`Tourists, cattle, pigs, film stars and millionaires . . ." This was the late Sean Lemass's predicted passenger list for the Aran Island ferry, Naomh Eanna, when the ship was launched at the Liffey Dockyard in 1957. Now that a new £3 million passenger vessel is set to take up to 271 passengers on to the islands per trip this summer, there must be a few islanders wishing the old "tub" would return.
After all, when the Naomh Eanna, and its predecessor, the Dun Aengus, plied the passage on behalf of CIE, there was little fear of the islands being swamped as they are now with summer visitors. Tourists earned their welcome back then. By the time currachs met them off the vessel with its high freeboard, they would have experienced the best and the worst of the Naomh Eanna's Atlantic roll.
Still, the "melting pot boat", which has been berthed for the best part of the last decade in Dublin's Grand Canal Basin, holds treasured memories for some. Several former crew and island passengers exchanged experiences at O'Connor's hostelry in Salthill, Galway, last week, during a special edition of Sea- scapes, the weekly RTE programme.
Martin Quinn, former clerical officer and liaison for CIE, who is now with Bus Eireann, noted that in 30 years of service, the ship only missed seven scheduled sailings.

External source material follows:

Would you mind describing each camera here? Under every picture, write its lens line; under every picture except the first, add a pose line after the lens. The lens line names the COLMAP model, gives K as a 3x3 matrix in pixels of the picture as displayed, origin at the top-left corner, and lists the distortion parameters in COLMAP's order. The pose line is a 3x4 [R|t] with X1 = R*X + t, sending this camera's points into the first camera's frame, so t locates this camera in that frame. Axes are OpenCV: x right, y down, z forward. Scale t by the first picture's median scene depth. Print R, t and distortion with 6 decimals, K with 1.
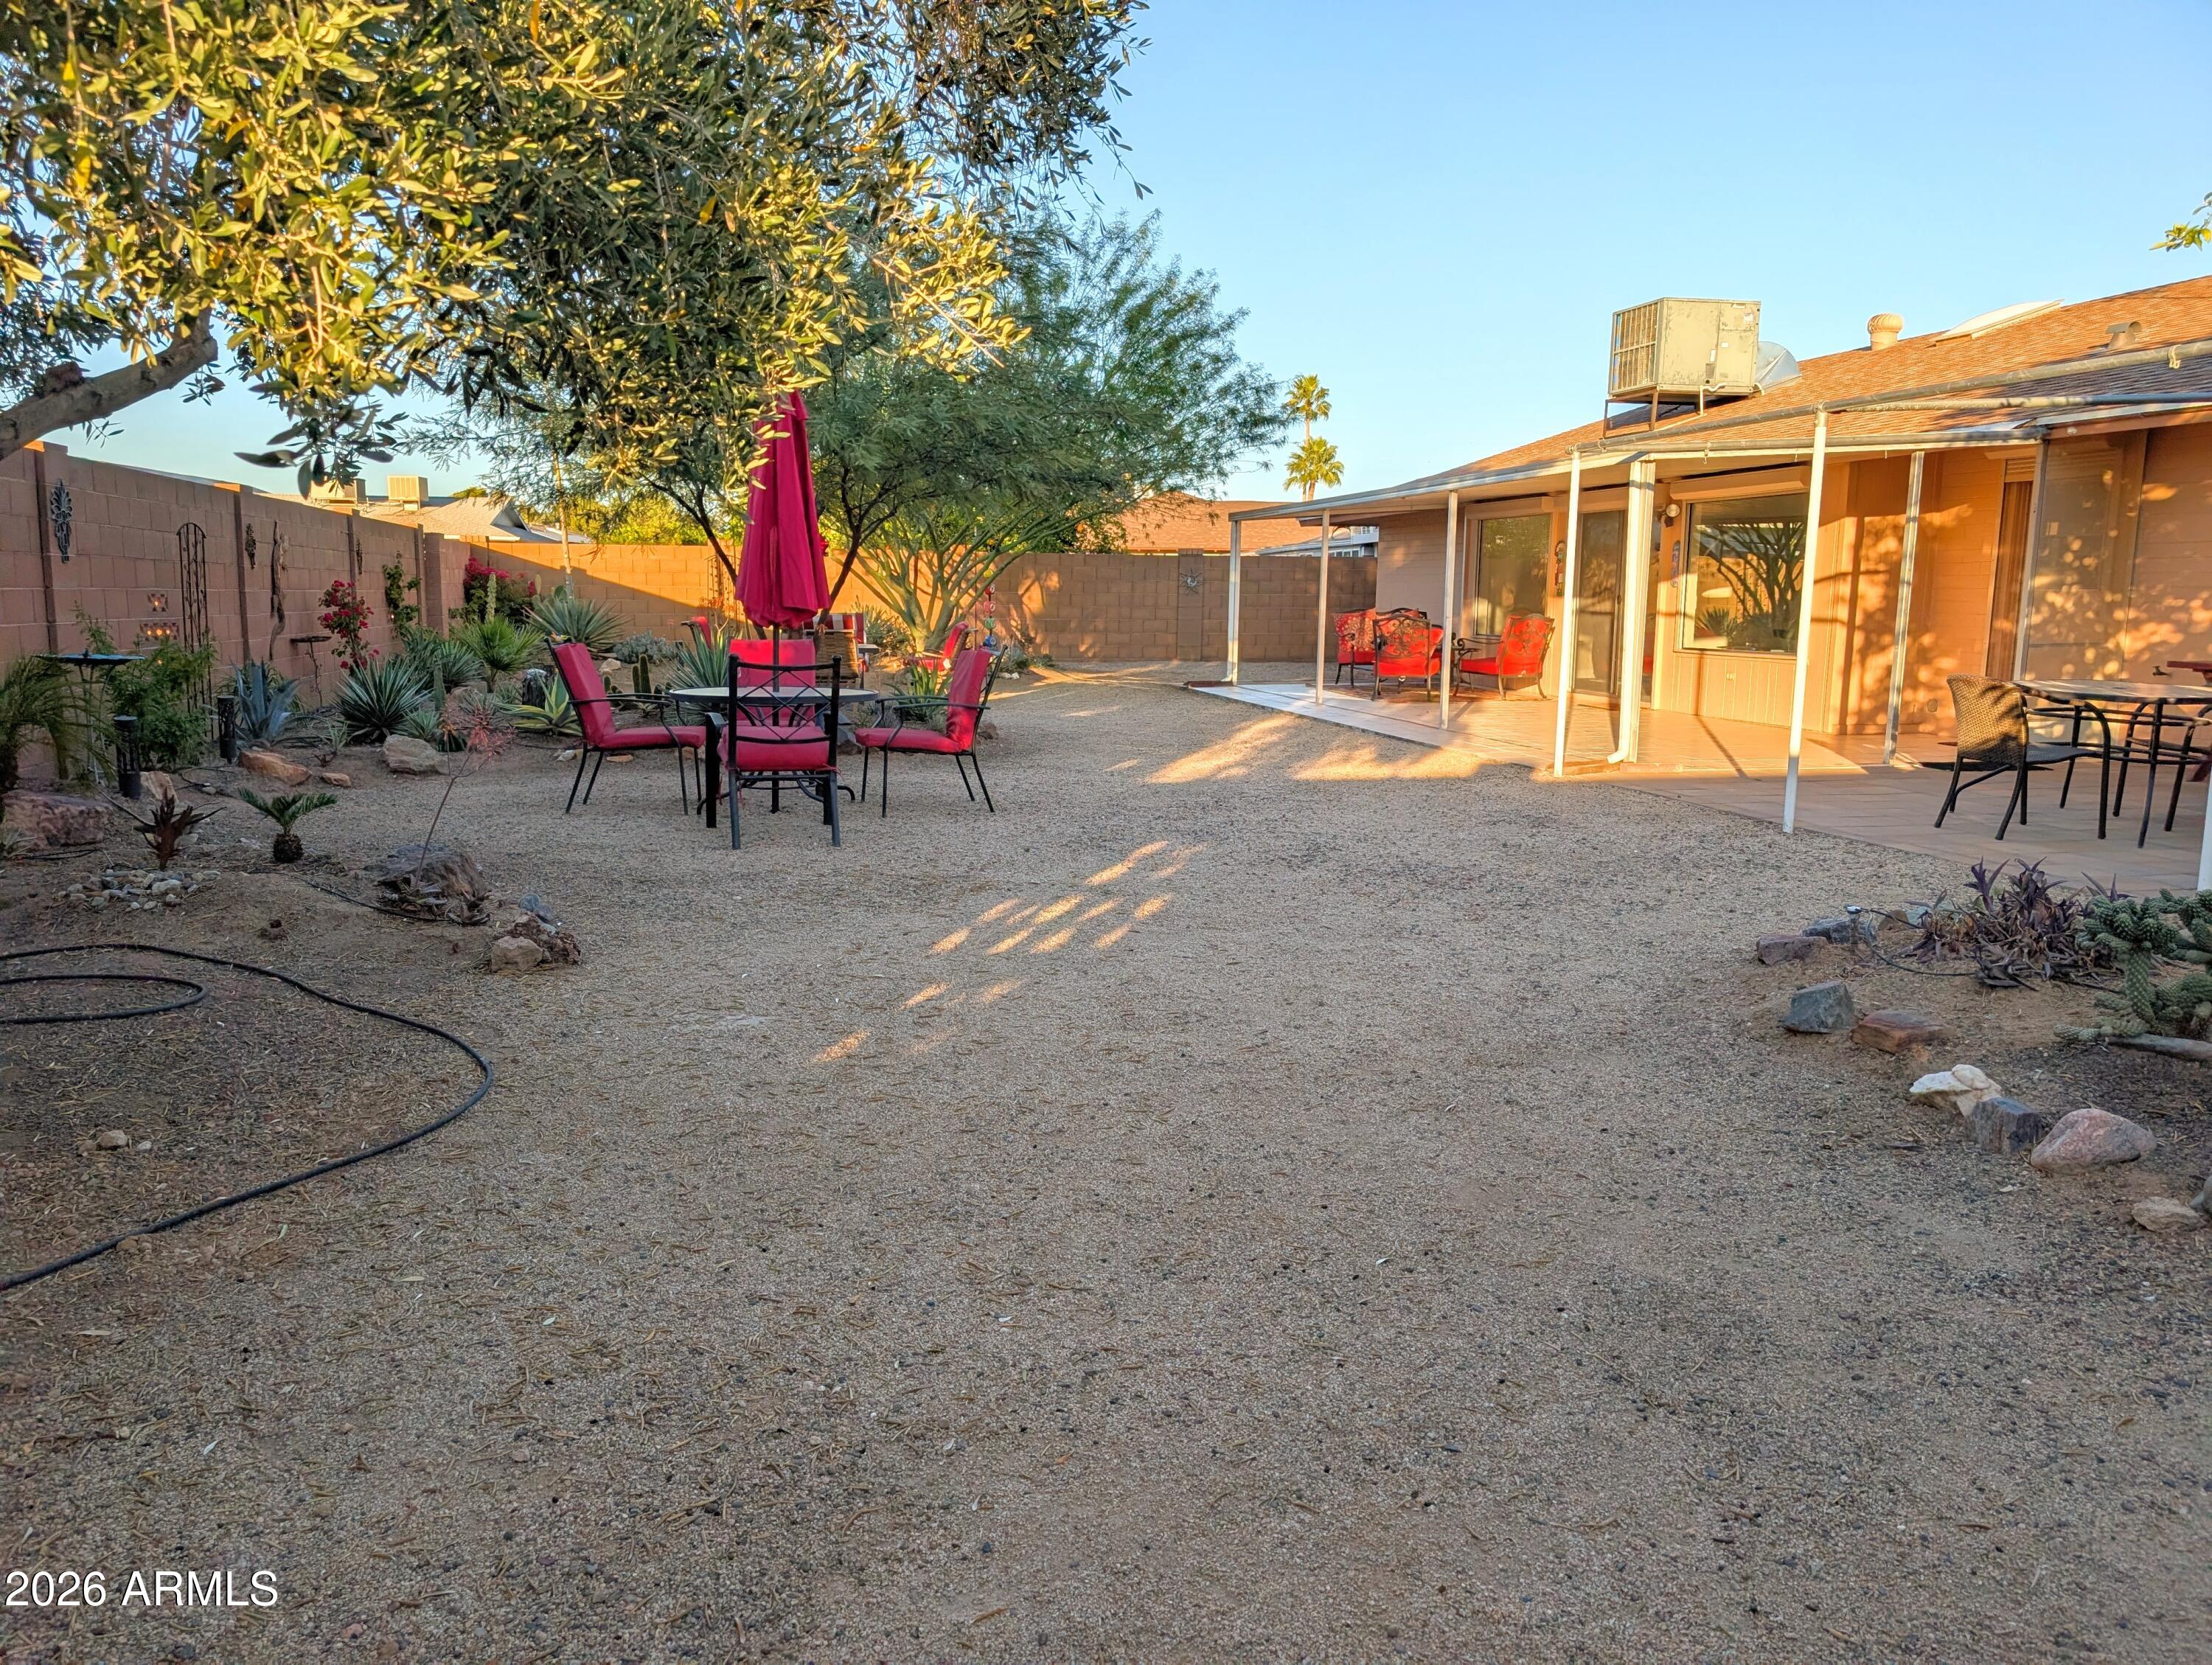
lens RADIAL K [[1532.8, 0, 1106.0], [0, 1532.8, 832.5], [0, 0, 1]] dist [-0.004383, -0.006109]
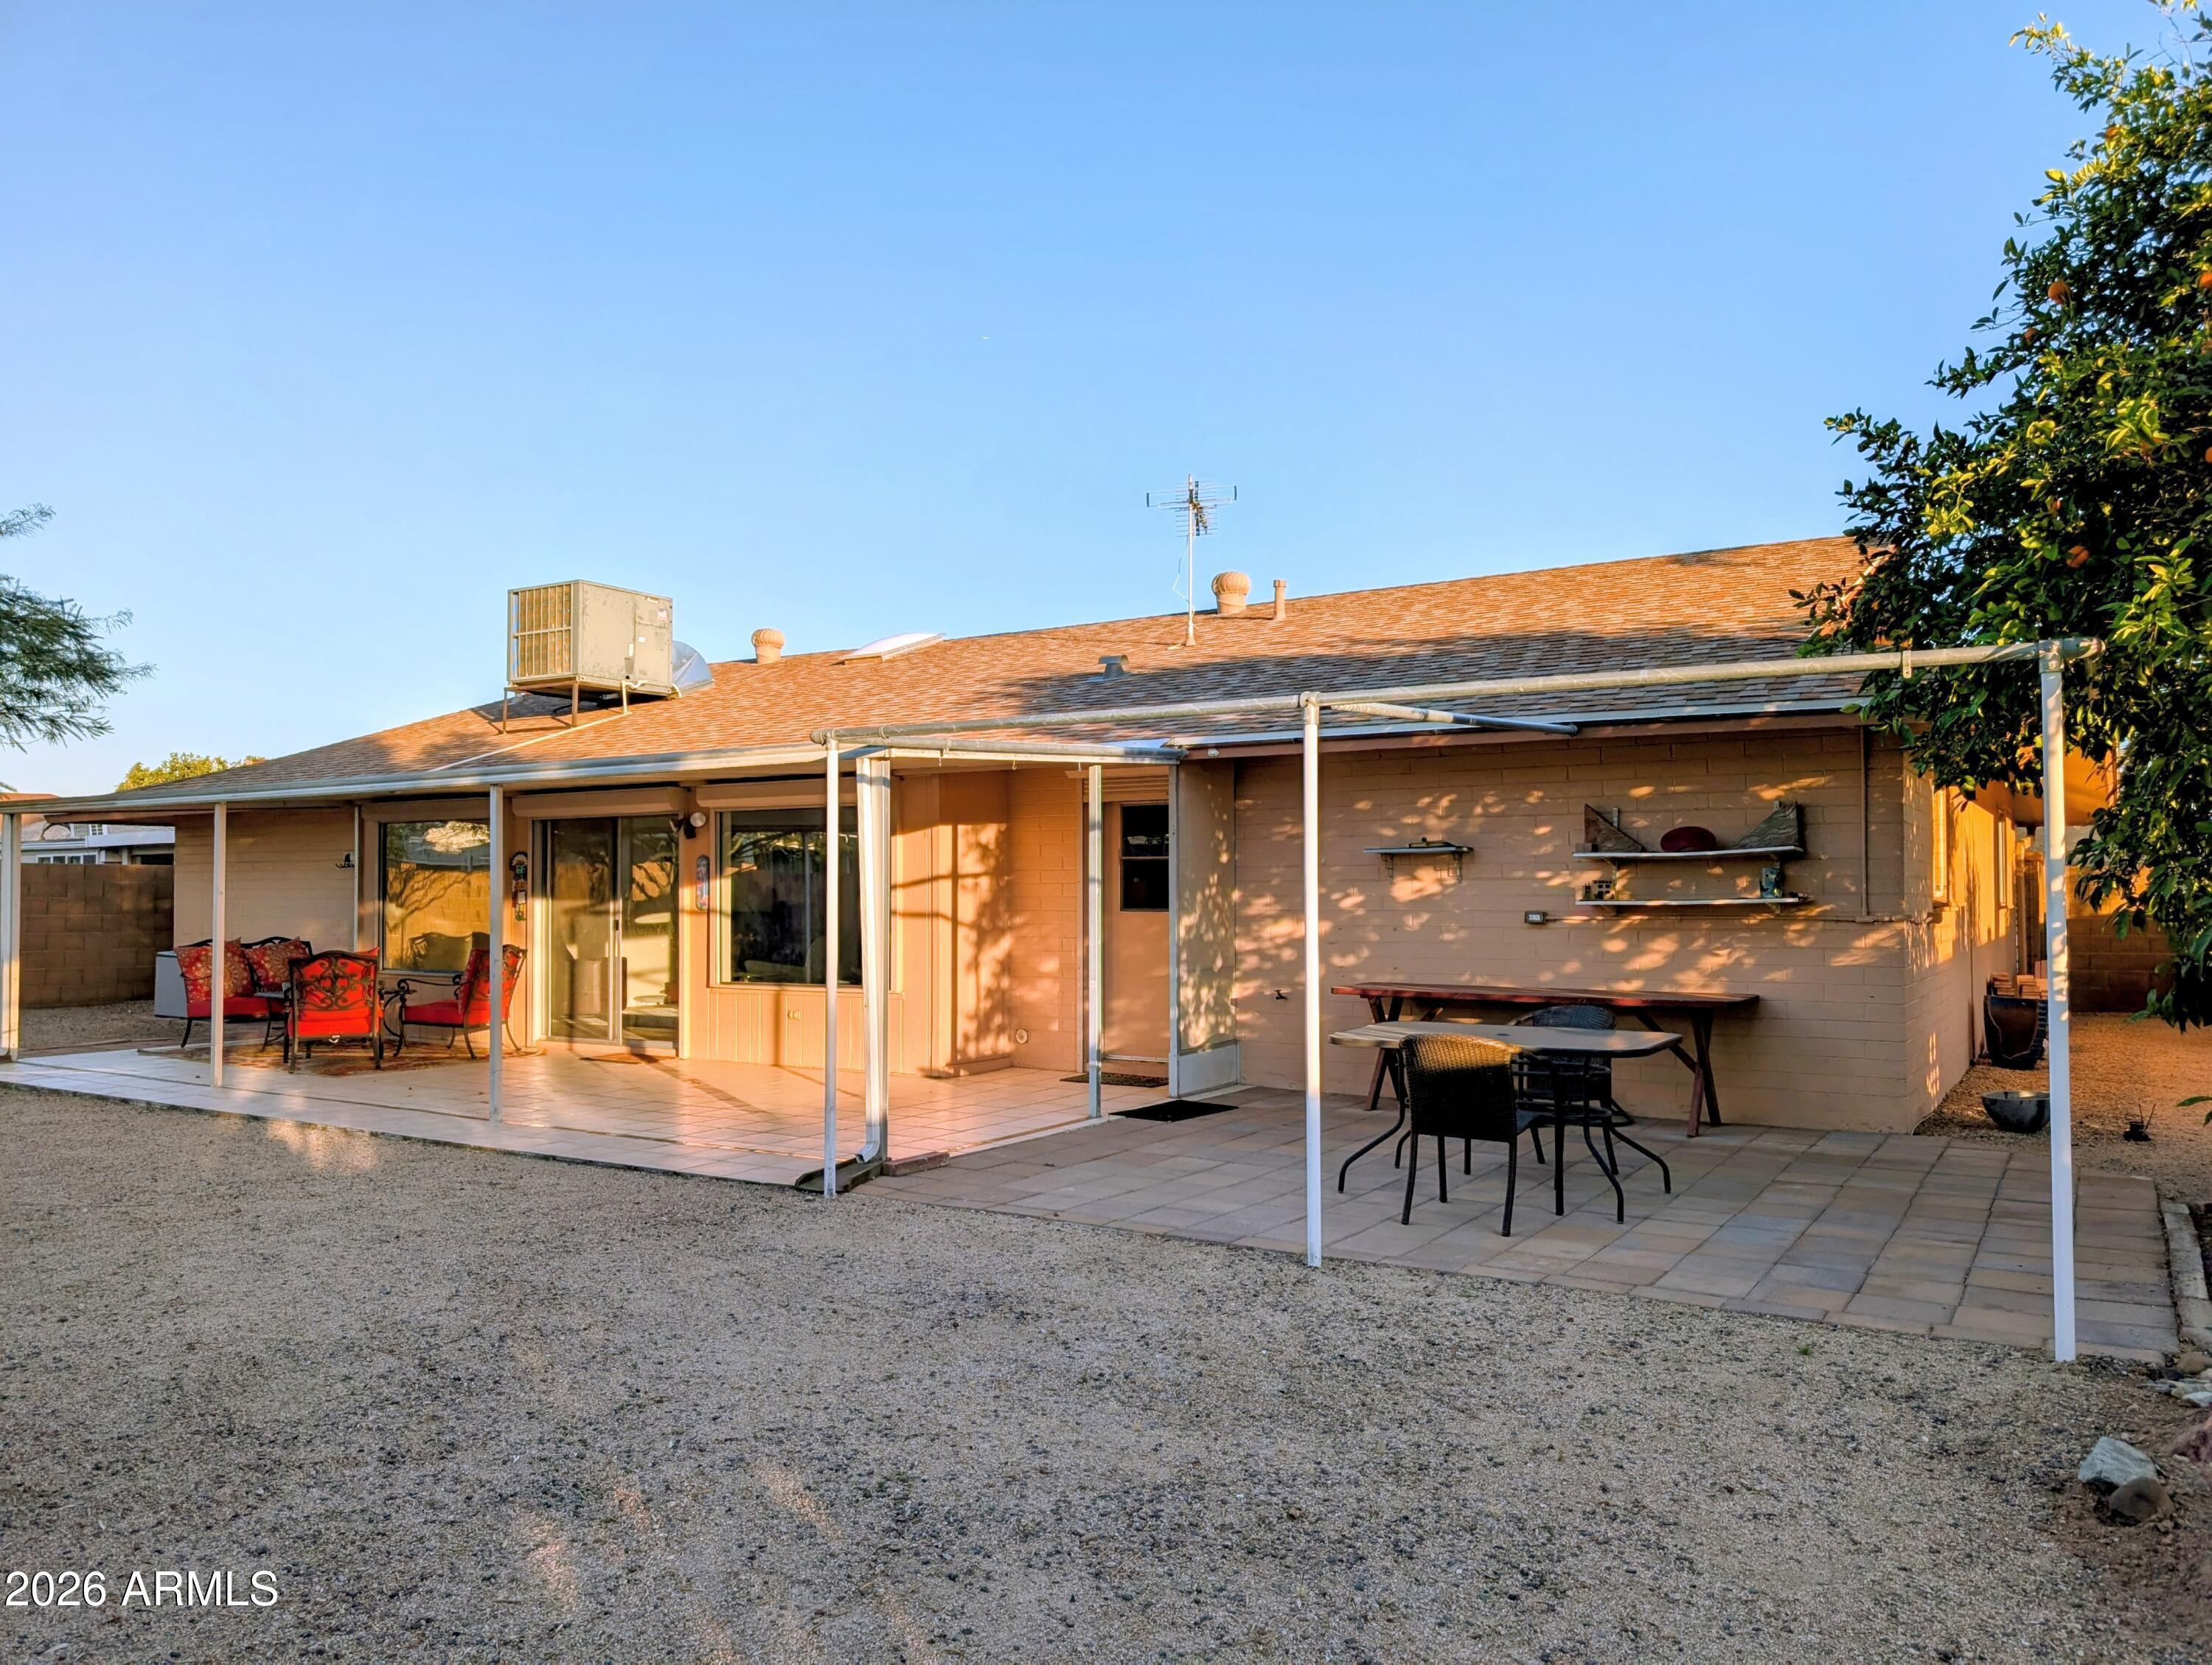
lens RADIAL K [[1532.8, 0, 1106.0], [0, 1532.8, 832.5], [0, 0, 1]] dist [-0.004383, -0.006109]
pose [[0.689412, 0.022669, 0.724015, -0.060944], [0.119482, 0.982261, -0.144526, -0.043092], [-0.714448, 0.186144, 0.674474, 0.215290]]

He and other contributors recalled how the vessel quickly made its name on one unscheduled outing. In August 1958, three months after it was first introduced, it joined the lifeboat and the Naval Service corvette, Macha, on a search for bodies when a KLM Super Constellation airliner crashed about 65 miles off Slyne Head, with the loss of 99 lives. The distress call had come as the ship was loading for a crossing. Some of the passengers didn't know what a "Mayday" was when informed of the alert, and a few were concerned that they would get their money back.

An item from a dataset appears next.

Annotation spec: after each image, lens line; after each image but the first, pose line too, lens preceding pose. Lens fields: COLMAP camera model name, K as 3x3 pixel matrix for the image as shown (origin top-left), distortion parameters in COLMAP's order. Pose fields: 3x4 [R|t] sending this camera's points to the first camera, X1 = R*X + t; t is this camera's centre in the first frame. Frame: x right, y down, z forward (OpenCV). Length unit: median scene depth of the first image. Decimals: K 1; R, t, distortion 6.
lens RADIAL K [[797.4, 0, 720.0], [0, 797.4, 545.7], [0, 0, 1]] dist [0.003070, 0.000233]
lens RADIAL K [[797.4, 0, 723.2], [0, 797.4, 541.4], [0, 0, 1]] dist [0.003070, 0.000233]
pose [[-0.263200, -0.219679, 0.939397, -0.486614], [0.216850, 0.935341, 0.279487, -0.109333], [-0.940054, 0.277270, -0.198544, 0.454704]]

Eamonn Tobin, former assistant engineer, conceded that the vessel was "a bit top heavy", which would explain its tendency to broach when running before a heavy sea. He recalled how the late Tod Andrews, then CIE chairman, had said he would give the ship to anybody who would run it "for a pound of tea", but there were no takers.
The ship ferried many cattle to and from the islands during its time, and Padraig Coyne, a former cattle jobber, was among those with clear memories of how the animals were off-loaded on slings and swam ashore on Inis Meain and Inis Oirr before both got proper piers.
There was much more from John Reck, deck steward and "captain's tiger", Arthur Pratt, a regular passenger, Christy Fitzgerald, a CIE official who recited a verse, Denis Walsh, now engineer with Island Ferries, Gerry Glynn, Irish Rail district manager, and Bartley Beatty, checker/steward who came out from Arainn for the programme despite the fact that his father had just passed away.